Unser Ziel ist Tresviso, eine Bergsiedlung, die wie der Horst eines Greifvogels am Fels klebt. Auch hier war die Verbindung zur Außenwelt bis vor einigen Jahren nur ein wüster Karrenweg, den waghalsige Baumeister in die Felswände der Hermida-Schlucht trieben.

Über 800 Höhenmeter balanciert die Trasse an Abgründen entlang, die selbst abgebrühten Downhillern das Blut in den Adern gefrieren lassen dürften. Mit Erz beladene Ochsengespanne sollen hier einst von den heute verlassenen Zinkminen im Andara Massiv nach unten gerumpelt sein. Mut oder Schwachsinn?

Das fragen auch wir uns, als wir das löchrige Asphaltband verlassen, über das Tresviso heute auch von Westen her erreichbar ist. Steil fällt der Weg durch das seltsam verlassen wirkende Dorf, bevor er sich bei den letzten Häusern entgültig in einen ausgewaschenen Saumpfad verwandelt. Die Wände der Sierra Cocon rücken bedrohlich nahe und mit gemischten Gefühlen holpern wir durch die ersten Serpentinen, dem scheinbar bodenlosen Nichts entgegen. Dann geht der Weg abrupt in die Falllinie. Der aus der Ferne fahrbar wirkende Schotterbelag entpuppt sich beim Näherkommen als Geröllteppich der
fiesesten Sorte. Das erbarmungslose Stakkato der Schläge lähmt die Arme binnen Minuten, lässt den Blick verschwimmen. Ein Höllentrip für Mensch und Maschine.
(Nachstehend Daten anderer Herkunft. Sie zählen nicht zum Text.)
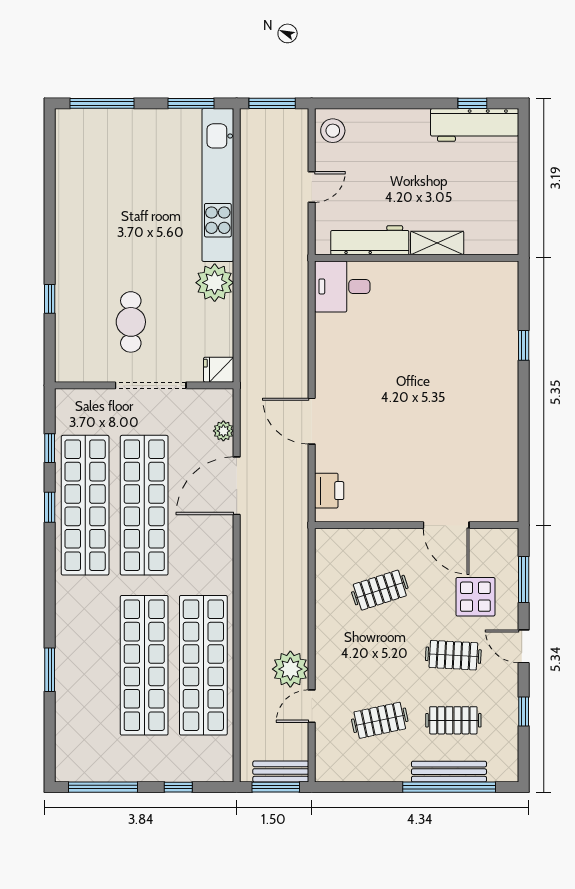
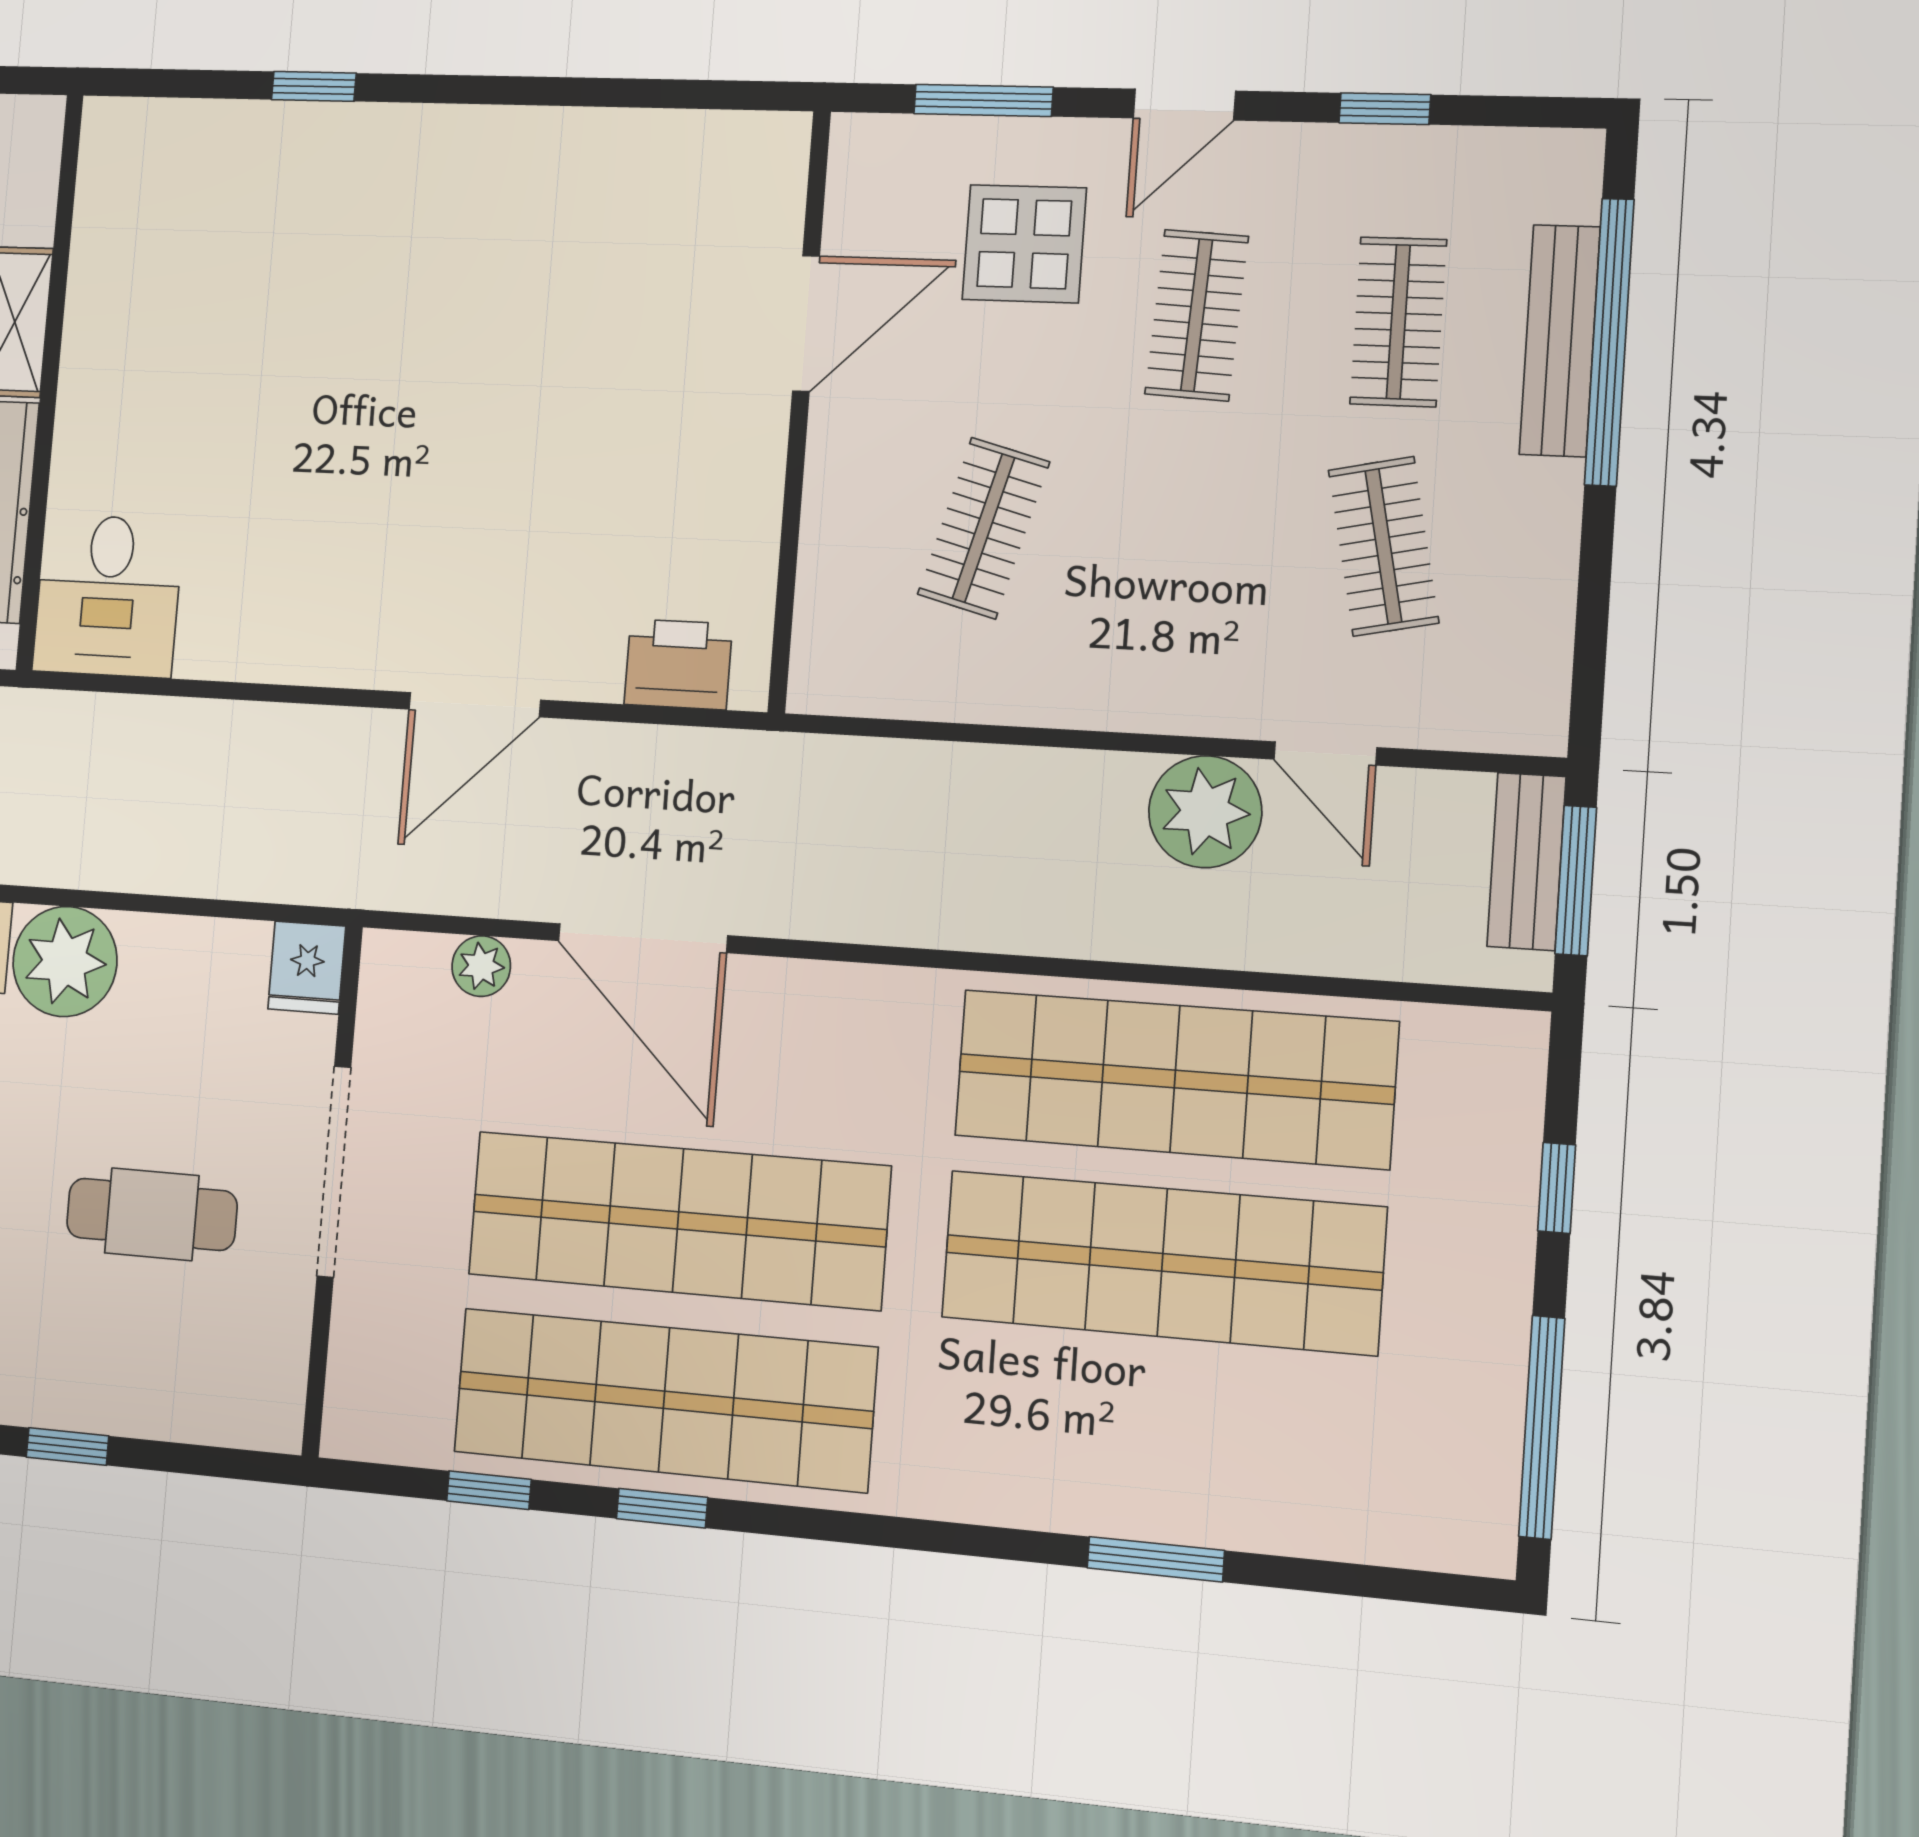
clothes rail: (380, 590) -> (984, 528), turned 33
Es ist, als hätte der Teufel persönlich melonengroße, steinerne Billardkugeln ausgestreut, um das Vorderrad aus der Spur zu drängen. Am Balcon de Pilatos schließlich scheint es keinen Fluchtweg mehr aus der Steinwüste zu geben. Zwischen Genie und Wahnsinn taumelt der Pfad über einen schmalen Grat, bevor er um eine Felszinne verschwindet.
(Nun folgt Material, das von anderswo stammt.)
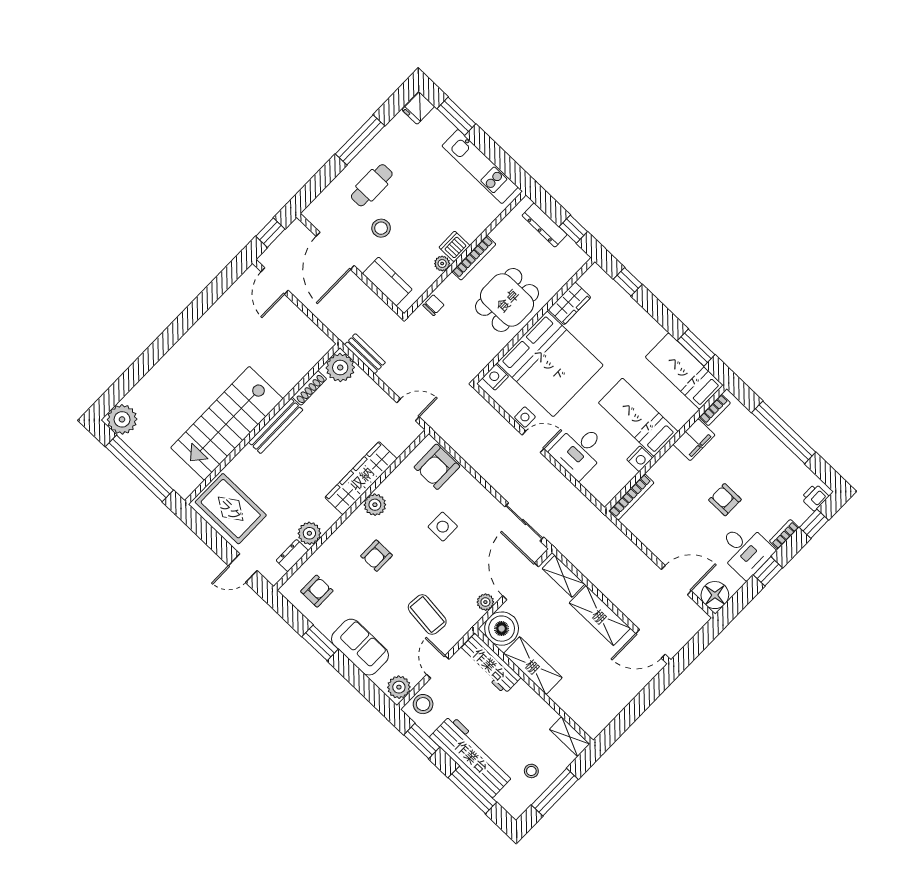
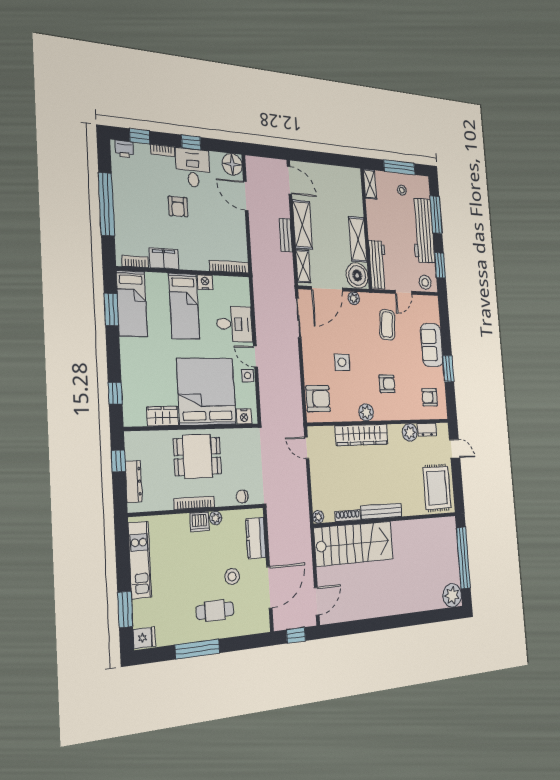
bench: (365, 354) -> (286, 235), moved
plant: (340, 368) -> (318, 517), width x0.53, depth x0.53
stairs: (227, 423) -> (354, 544), moved
plant: (399, 687) -> (430, 304), removed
Endstation? Aus allen Richtungen gähnen Abgründe herauf. Wir haben längst aufgehört, über
unser Tun nachzudenken. Auch nur ein einziger Steuerimpuls in die falsche Richtung und „Hasta la vista, Baby".

Ochsenkarren? Hier herauf? Undenkbar. Aber wie durch ein Wunder findet der Weg einen neuen Durchschlupf im Felslabyrinth. Mal links, mal rechts herum windet er sich unbeirrbar in die Tiefe. Schon schwillt aus der Schlucht das Rauschen des Rio Urdon herauf, dessen hartnäckige Wassergewalt dieses Tor zur Hölle schürfte.

Noch wenige genussreiche Meter, und die Ruta de Tresviso spuckt uns auf die Hauptstraße.